I think I'm missing something. in '1' above, what are you planning
to have that script do once you've diverted it?
As for desynchronization, I have some concerns with dropping it
altogether. First, note that as a counter-argument to the AFS cache
helping the AFS servers, you're just concentrating the data on the
network of athena10.mit.edu (the AFS servers' bottleneck in this case
has always been their network, not the cpu or disk or anything). I
suppose this is mittigated if we do end up with load balancing among
multiple machines to serve the athena10 name, and but having faster
server networks, but it's stilla potential issue. Second, are you
asserting that there will never be a batch update from the upstream
vendor, a la RedHat's quarterly updates? This seems...implausible.

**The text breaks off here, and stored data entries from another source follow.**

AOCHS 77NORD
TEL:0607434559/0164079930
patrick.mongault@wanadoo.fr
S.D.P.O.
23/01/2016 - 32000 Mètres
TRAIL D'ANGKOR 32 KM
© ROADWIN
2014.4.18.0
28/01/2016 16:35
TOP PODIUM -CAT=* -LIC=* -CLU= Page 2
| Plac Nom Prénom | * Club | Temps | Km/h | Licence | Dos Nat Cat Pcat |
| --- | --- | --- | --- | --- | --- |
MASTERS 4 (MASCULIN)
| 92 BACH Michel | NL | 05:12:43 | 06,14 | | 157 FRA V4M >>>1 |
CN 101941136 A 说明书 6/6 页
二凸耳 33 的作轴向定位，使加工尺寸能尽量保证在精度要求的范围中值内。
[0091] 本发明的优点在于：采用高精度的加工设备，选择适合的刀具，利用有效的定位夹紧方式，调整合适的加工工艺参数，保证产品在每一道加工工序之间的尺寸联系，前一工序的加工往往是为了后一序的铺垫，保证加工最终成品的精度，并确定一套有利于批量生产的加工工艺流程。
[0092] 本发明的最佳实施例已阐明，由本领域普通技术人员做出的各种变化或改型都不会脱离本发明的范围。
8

I also agree with the previosu assertion that having all of the empty
cluster seats update at once could be annoying to someone who walks
into the cluster right then.
I'd feel a lot better if we desync'd over at least the course of an
hour. Is there a particualr reason not to? I'm certainly willing to
say it doesn't matter for the pre-release, but when we go to full
production, I'd be nervous about lacking it.
As an aside, ops has started descynchronizing all of
/etc/cron.{monthly,weekly,daily,hourly} themselves. We got bitten by
one or two of the weekly and daily jobs firing off at once on 10-15
VMs and taking out the host they were running on. Not desyncronizing
things that run on many machines always seems to find a way to bite us.
Jonathon